Haiti is a pretty miserable place, but for God. I have already told you a good bit of what we saw while we were there but there is more to that story. Haiti is also a desert. It is hot, filled with cacti, and has a seemingly unending crust of rocky ground. According to local legend (how much of this is based on absolute fact is still being researched) Haiti was not always this way. A long time ago when the Haitian people, a colony of slaves from West Africa, declared their independence from France, the French obliged with only one stipulation: cut down all of the islands trees and send them to Europe so that palaces, buildings, and ships could be built. The Haitians agreed and the first and only slave colony to gain their independence was formed and Haiti was founded. Obviously, cutting down an entire ecosystem has consequences and deforestation occurred, leaving the Haitian soil rocky and (mostly) without farmable land.
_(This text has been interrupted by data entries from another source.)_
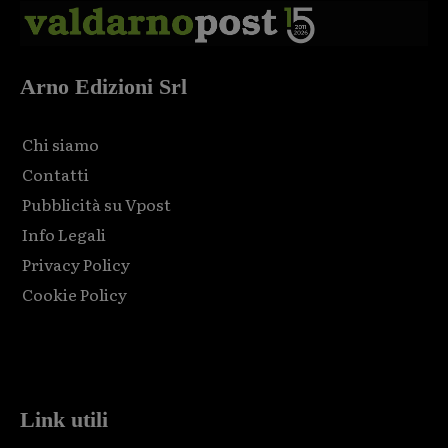
Arno Edizioni Srl
Chi siamo
Contatti
Pubblicità su Vpost
Info Legali
Privacy Policy
Cookie Policy
Html code here! Replace this with any non empty raw html
code and that's it.
Link utili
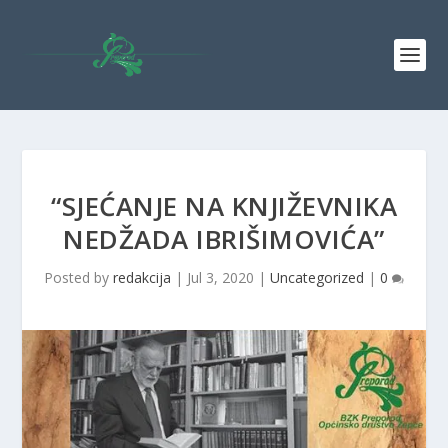
“SJEĆANJE NA KNJIŽEVNIKA
NEDŽADA IBRIŠIMOVIĆA”
Posted by
redakcija
|
Jul 3, 2020
|
Uncategorized
|
0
This story seems to have basis in fact, as there really are no trees over a couple years old in Haiti and by the fact that right across the border in the Dominican Republic, sits a lush, green land filled with rain forests. The Haitian's were dealt a tough hand before the massive earthquake that rocked the island in 2010, making an already bad situation much worse. Through all of the destruction and desolation that is Haiti, however, was the complete and overwhelming presence of God.


He was there in the landscapes:





























He was there in the smiles and spirits of orphans:

He was there when 1,200+ received medical care.
He was there when 700+ starving families received food.
He was there every morning and every night when we had the opportunity to play with the children.
He was there when we were not at our best.
He was there when we did not know what to say.

This trip would not have been humanly possibly, but God. God was there and God was moving and God was changing and God was calling. God willing, our nation and our generation will continue to wake up to the cause of the widowed and orphaned, to the starving and lost. We have all been called, we have all been commissioned (Matthew 28:18-20, Mark 16:15). So often we forget there are enormous struggles in the world- that orphans go unclothed and that the poor starve to death. It is so easy to forget all of these truths behind the safe borders of our country (which we have been unbelievably blessed with) and long lists of "to-do's" that preoccupy us with the meaningless. I am as guilty as the all the rest, of course. And I am sure that in the very near future, I too will forget and slip for a time into the comforts of the world. All of this would worry me if not for two simple words... but god. But God will awaken me. Just as he always has. Just as he will awaken my generation or a generation to come to bring his truth and goodness to all nations, to all people, and to all tongues. Until then... we sojourn. We sojourn on this planet and do so solely to spread his glory, until we end our journey on Earth and find our permanent residence on high.

Haiti is by no means a vacation spot. Most of the country lacks clean drinking water, electricity, paved roads and so on. But I find myself, sitting in the most comfortable country in the world, and would do anything to go back to Haiti. And I will...Soon.